We have a Sonic Vibra-Cell in our lab. It can safely process a wide range of organic and inorganic materials – from microliters to litres. Typical applications include: sample preparation, dispersion, homogenization, particle size reduction, nanotechnology (including nanoparticle and Graphene dispersion), and acceleration of chemical reactions, degassing and atomization.
Field emission scanning electron microscopy
A scanning electron microscope [Hitachi SU-70 FE SEM (field emission scanning electron microscope) is being used to study the morphology of the composite films. The technique involves scanning an electron beam across the sample surface and secondary electrons are ejected from the surface. When interacted with a solid, secondary electron images are generated by synchronizing the optical output of the detector system with the raster of the electron probe across the solid surface. SEM images are used to examine the surface morphology and fracture cross section.
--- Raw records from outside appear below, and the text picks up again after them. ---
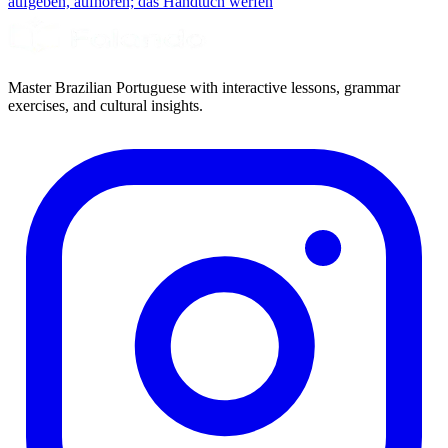
aufgeben, aufhören; das Handtuch werfen
Master Brazilian Portuguese with interactive lessons, grammar
exercises, and cultural insights.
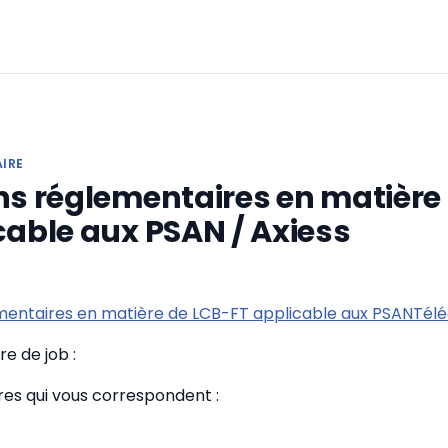
AIRE
ns réglementaires en matière
cable aux PSAN / Axiess
ementaires en matière de LCB-FT applicable aux PSANTél
e de job :
fres qui vous correspondent :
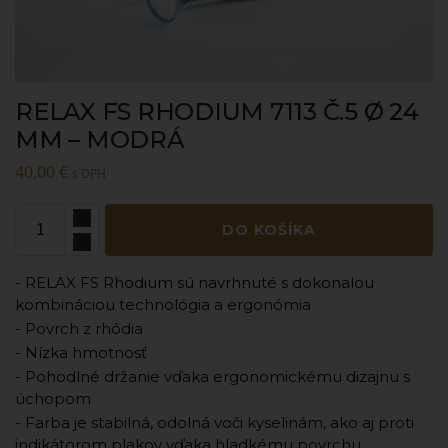
RELAX FS RHODIUM 7113 Č.5 Ø 24
MM – MODRÁ
40,00
€
s DPH
DO KOŠÍKA
- RELAX FS Rhodium sú navrhnuté s dokonalou
kombináciou technológia a ergonómia
- Povrch z rhódia
- Nízka hmotnosť
- Pohodlné držanie vďaka ergonomickému dizajnu s
úchopom
- Farba je stabilná, odolná voči kyselinám, ako aj proti
indikátorom plakov vďaka hladkému povrchu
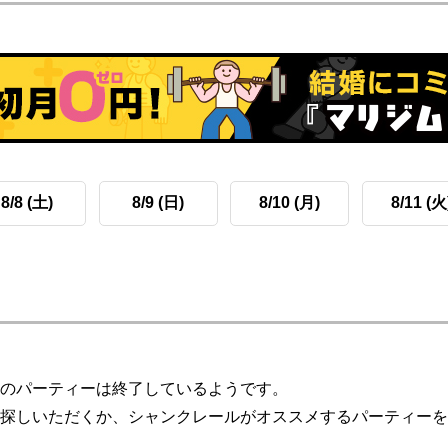
8/8 (土)
8/9 (日)
8/10 (月)
8/11 (火
のパーティーは終了しているようです。
探しいただくか、シャンクレールがオススメするパーティーを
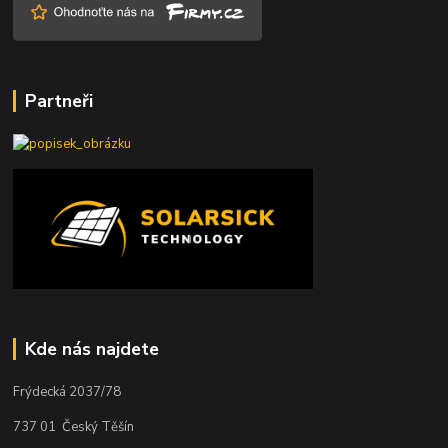
Partneři
Kde nás najdete
Frýdecká 2037/78
737 01 Český Těšín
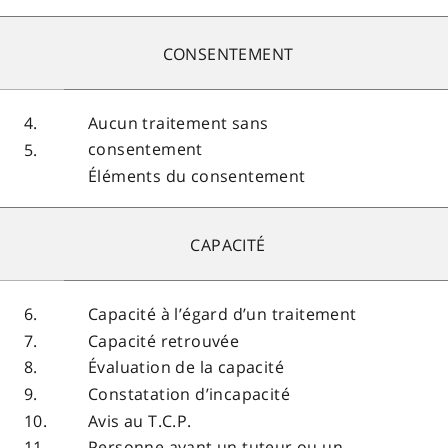
CONSENTEMENT
4.
Aucun traitement sans
consentement
5.
Éléments du consentement
CAPACITÉ
6.
Capacité à l’égard d’un traitement
7.
Capacité retrouvée
8.
Évaluation de la capacité
9.
Constatation d’incapacité
10.
Avis au T.C.P.
11.
Personne ayant un tuteur ou un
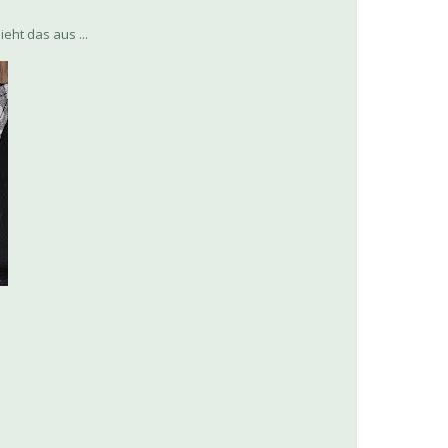
eht das aus ...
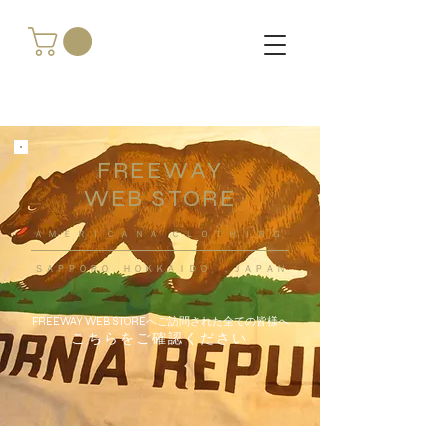
FREEWAY
WEB STORE
​ＡＭＥＲＩＣＡＮＡ ＣＬＯＴＨＩＮＧ
ＳＡＰＰＯＲＯ ＨＯＫＫＡＩＤＯ ，ＪＡＰＡＮ
FREEWAY WEB STOREへご訪問された全ての皆様へ
こちらをご確認ください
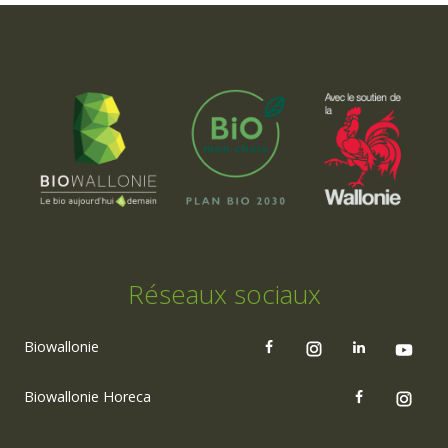
Réseaux sociaux
Biowallonie
Biowallonie Horeca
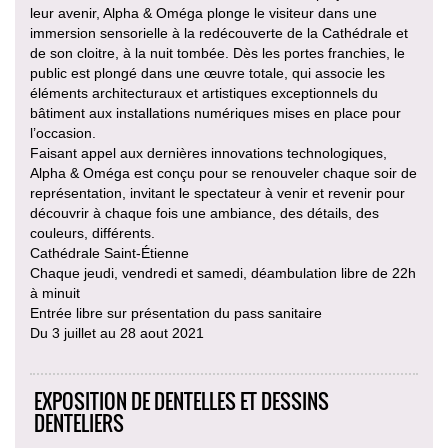
leur avenir, Alpha & Oméga plonge le visiteur dans une
immersion sensorielle à la redécouverte de la Cathédrale et
de son cloitre, à la nuit tombée. Dès les portes franchies, le
public est plongé dans une œuvre totale, qui associe les
éléments architecturaux et artistiques exceptionnels du
bâtiment aux installations numériques mises en place pour
l’occasion.
Faisant appel aux dernières innovations technologiques,
Alpha & Oméga est conçu pour se renouveler chaque soir de
représentation, invitant le spectateur à venir et revenir pour
découvrir à chaque fois une ambiance, des détails, des
couleurs, différents.
Cathédrale Saint-Étienne
Chaque jeudi, vendredi et samedi, déambulation libre de 22h
à minuit
Entrée libre sur présentation du pass sanitaire
Du 3 juillet au 28 aout 2021
EXPOSITION DE DENTELLES ET DESSINS
DENTELIERS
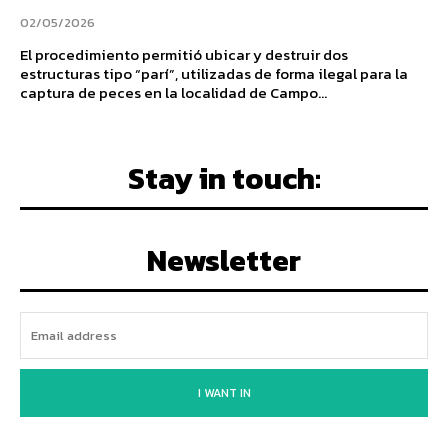
02/05/2026
El procedimiento permitió ubicar y destruir dos
estructuras tipo “parí”, utilizadas de forma ilegal para la
captura de peces en la localidad de Campo...
Stay in touch:
Newsletter
I WANT IN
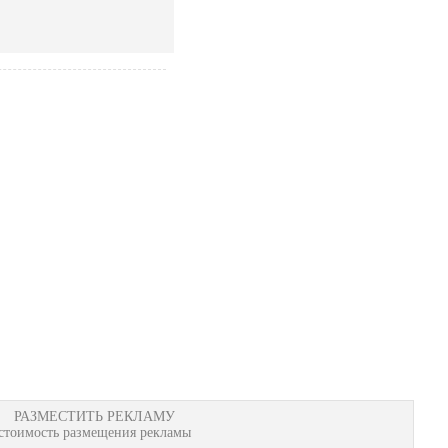
РАЗМЕСТИТЬ РЕКЛАМУ
стоимость размещения рекламы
Differential Scanning Calorimetry (DSC)
Differential Scanning Calorimetry (DSC) is the most-employed Thermal Analysis method. NETZSCH DSC instruments work according to the heat flow principle and are characterized by a three-dimensional symmetrical construction with homogeneous heating. Sensors with high calorimetric sensitivity, short time constants and a condensation-free sample chamber in the calorimeter cell guarantee high detection sensitivity and stable, reproducible baselines over the entire life cycle of a calorimeter: ideal qualifications for successful application in research and academia, materials development and quality control.